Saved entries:
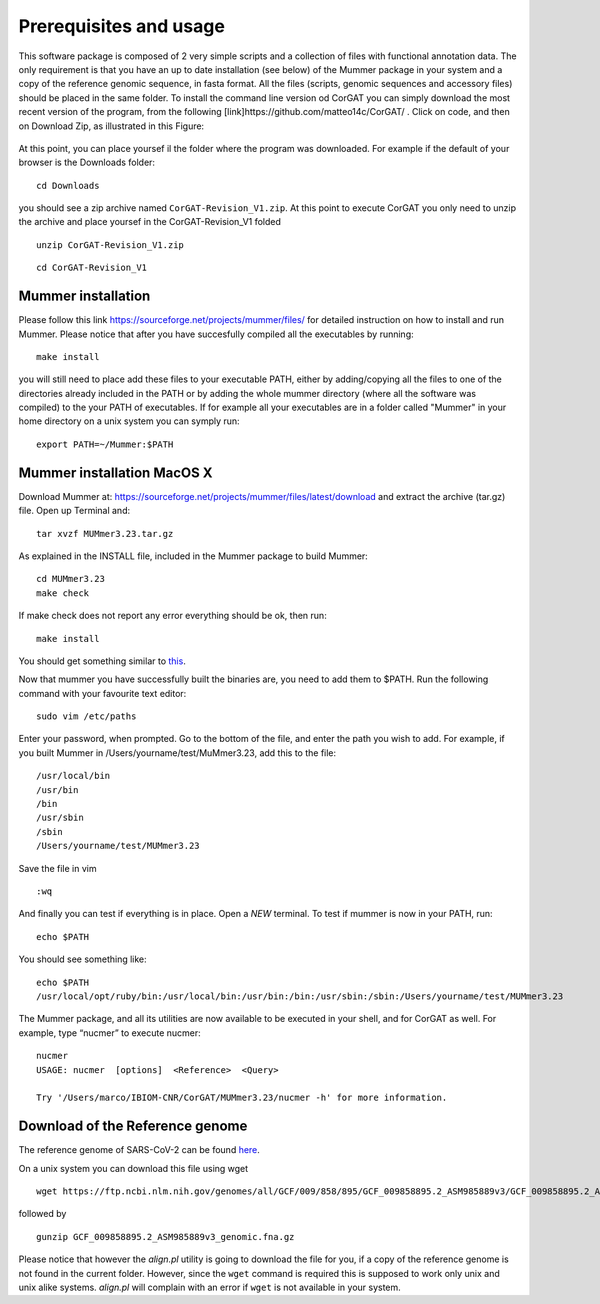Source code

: Prerequisites and usage
=======================

This software package is composed of 2 very simple scripts and a collection of files with functional annotation data. The only requirement is that you have an up to date installation (see below) of the Mummer package in your system and a copy of the reference genomic sequence, in fasta format. All the files (scripts, genomic sequences and accessory files) should be placed in the same folder. To install the command line version od CorGAT you can simply download the most recent version of the program, from the following [link]https://github.com/matteo14c/CorGAT/ .
Click on code, and then on Download Zip, as illustrated in this Figure:

.. figure:: _static/img/corgat14.png
   :scale: 50%
   :align: center

At this point, you can place yoursef il the folder where the program was downloaded. For example if the default of your browser is the Downloads folder:

::

  cd Downloads

you should see a zip archive named ``CorGAT-Revision_V1.zip``. At this point to execute CorGAT you only need to unzip the archive and place yoursef in the CorGAT-Revision_V1 folded

::

  unzip CorGAT-Revision_V1.zip

::

  cd CorGAT-Revision_V1




Mummer installation
-------------------

Please follow this link https://sourceforge.net/projects/mummer/files/ for detailed instruction on how to install and run Mummer. Please notice that after you have succesfully compiled all the executables by running:

::

  make install

you will still need to place add these files to your executable PATH, either by adding/copying all the files to one of the directories already included in the PATH or by adding the whole mummer directory (where all the software was compiled) to the your PATH of executables. If for example all your executables are in a folder called "Mummer" in your home directory on a unix system you can symply run:

::

  export PATH=~/Mummer:$PATH
  
Mummer installation MacOS X
----------------------------

Download Mummer at: https://sourceforge.net/projects/mummer/files/latest/download and extract the archive (tar.gz) file.
Open up Terminal and:

::

  tar xvzf MUMmer3.23.tar.gz

As explained in the INSTALL file, included in the Mummer package to build Mummer:

::

  cd MUMmer3.23
  make check

If make check does not report any error everything should be ok, then run:

::

  make install

You should get something similar to `this <https://gist.githubusercontent.com/mtangaro/53ec0c88a21255aaf38f460b5cddb340/raw/eb2504d17d2606384fab4e4d805fafe66406087b/mummer_make_install.txt>`_.

::

Now that mummer you have successfully built the binaries are, you need to add them to $PATH. Run the following command with your favourite text editor:
::

  sudo vim /etc/paths

Enter your password, when prompted.
Go to the bottom of the file, and enter the path you wish to add. For example, if you built Mummer in /Users/yourname/test/MuMmer3.23, add this to the file:
::

  /usr/local/bin
  /usr/bin
  /bin
  /usr/sbin
  /sbin
  /Users/yourname/test/MUMmer3.23

Save the file in vim
::

  :wq
  
And finally you can test if everything is in place. Open a *NEW* terminal. To test if mummer is now in your PATH, run:
::

  echo $PATH
  
You should see something like:
::

  echo $PATH
  /usr/local/opt/ruby/bin:/usr/local/bin:/usr/bin:/bin:/usr/sbin:/sbin:/Users/yourname/test/MUMmer3.23

The Mummer package, and all its utilities are now available to be executed in your shell, and for CorGAT as well. For example, type “nucmer” to execute nucmer:
::

  nucmer
  USAGE: nucmer  [options]  <Reference>  <Query>
  
  Try '/Users/marco/IBIOM-CNR/CorGAT/MUMmer3.23/nucmer -h' for more information.



Download of the Reference genome 
--------------------------------

The reference genome of SARS-CoV-2 can be found `here <https://ftp.ncbi.nlm.nih.gov/genomes/all/GCF/009/858/895/GCF_009858895.2_ASM985889v3/GCF_009858895.2_ASM985889v3_genomic.fna.gz>`_.

On a unix system you can download this file using wget

::

  wget https://ftp.ncbi.nlm.nih.gov/genomes/all/GCF/009/858/895/GCF_009858895.2_ASM985889v3/GCF_009858895.2_ASM985889v3_genomic.fna.gz

followed by

::

  gunzip GCF_009858895.2_ASM985889v3_genomic.fna.gz

Please notice that however the *align.pl* utility is going to download the file for you, if a copy of the reference genome is not found in the current folder. However, since the ``wget`` command is required this is supposed to work only unix and unix alike systems. *align.pl* will complain with an error if ``wget`` is not available in your system.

**TASK DESCRIPTION:** Except for the pictures, write the data out exactly.

**ANSWER SPACE:**
Source code

: Prerequisites and usage
=======================

This software package is composed of 2 very simple scripts and a collection of files with functional annotation data. The only requirement is that you have an up to date installation (see below) of the Mummer package in your system and a copy of the reference genomic sequence, in fasta format. All the files (scripts, genomic sequences and accessory files) should be placed in the same folder. To install the command line version od CorGAT you can simply download the most recent version of the program, from the following [link]https://github.com/matteo14c/CorGAT/ .
Click on code, and then on Download Zip, as illustrated in this Figure:

.. figure:: _static/img/corgat14.png
   :scale: 50%
   :align: center

At this point, you can place yoursef il the folder where the program was downloaded. For example if the default of your browser is the Downloads folder:

::

  cd Downloads

you should see a zip archive named ``CorGAT-Revision_V1.zip``. At this point to execute CorGAT you only need to unzip the archive and place yoursef in the CorGAT-Revision_V1 folded

::

  unzip CorGAT-Revision_V1.zip

::

  cd CorGAT-Revision_V1




Mummer installation
-------------------

Please follow this link https://sourceforge.net/projects/mummer/files/ for detailed instruction on how to install and run Mummer. Please notice that after you have succesfully compiled all the executables by running:

::

  make install

you will still need to place add these files to your executable PATH, either by adding/copying all the files to one of the directories already included in the PATH or by adding the whole mummer directory (where all the software was compiled) to the your PATH of executables. If for example all your executables are in a folder called "Mummer" in your home directory on a unix system you can symply run:

::

  export PATH=~/Mummer:$PATH
  
Mummer installation MacOS X
----------------------------

Download Mummer at: https://sourceforge.net/projects/mummer/files/latest/download and extract the archive (tar.gz) file.
Open up Terminal and:

::

  tar xvzf MUMmer3.23.tar.gz

As explained in the INSTALL file, included in the Mummer package to build Mummer:

::

  cd MUMmer3.23
  make check

If make check does not report any error everything should be ok, then run:

::

  make install

You should get something similar to `this <https://gist.githubusercontent.com/mtangaro/53ec0c88a21255aaf38f460b5cddb340/raw/eb2504d17d2606384fab4e4d805fafe66406087b/mummer_make_install.txt>`_.

::

Now that mummer you have successfully built the binaries are, you need to add them to $PATH. Run the following command with your favourite text editor:
::

  sudo vim /etc/paths

Enter your password, when prompted.
Go to the bottom of the file, and enter the path you wish to add. For example, if you built Mummer in /Users/yourname/test/MuMmer3.23, add this to the file:
::

  /usr/local/bin
  /usr/bin
  /bin
  /usr/sbin
  /sbin
  /Users/yourname/test/MUMmer3.23

Save the file in vim
::

  :wq
  
And finally you can test if everything is in place. Open a *NEW* terminal. To test if mummer is now in your PATH, run:
::

  echo $PATH
  
You should see something like:
::

  echo $PATH
  /usr/local/opt/ruby/bin:/usr/local/bin:/usr/bin:/bin:/usr/sbin:/sbin:/Users/yourname/test/MUMmer3.23

The Mummer package, and all its utilities are now available to be executed in your shell, and for CorGAT as well. For example, type “nucmer” to execute nucmer:
::

  nucmer
  USAGE: nucmer  [options]  <Reference>  <Query>
  
  Try '/Users/marco/IBIOM-CNR/CorGAT/MUMmer3.23/nucmer -h' for more information.



Download of the Reference genome 
--------------------------------

The reference genome of SARS-CoV-2 can be found `here <https://ftp.ncbi.nlm.nih.gov/genomes/all/GCF/009/858/895/GCF_009858895.2_ASM985889v3/GCF_009858895.2_ASM985889v3_genomic.fna.gz>`_.

On a unix system you can download this file using wget

::

  wget https://ftp.ncbi.nlm.nih.gov/genomes/all/GCF/009/858/895/GCF_009858895.2_ASM985889v3/GCF_009858895.2_ASM985889v3_genomic.fna.gz

followed by

::

  gunzip GCF_009858895.2_ASM985889v3_genomic.fna.gz

Please notice that however the *align.pl* utility is going to download the file for you, if a copy of the reference genome is not found in the current folder. However, since the ``wget`` command is required this is supposed to work only unix and unix alike systems. *align.pl* will complain with an error if ``wget`` is not available in your system.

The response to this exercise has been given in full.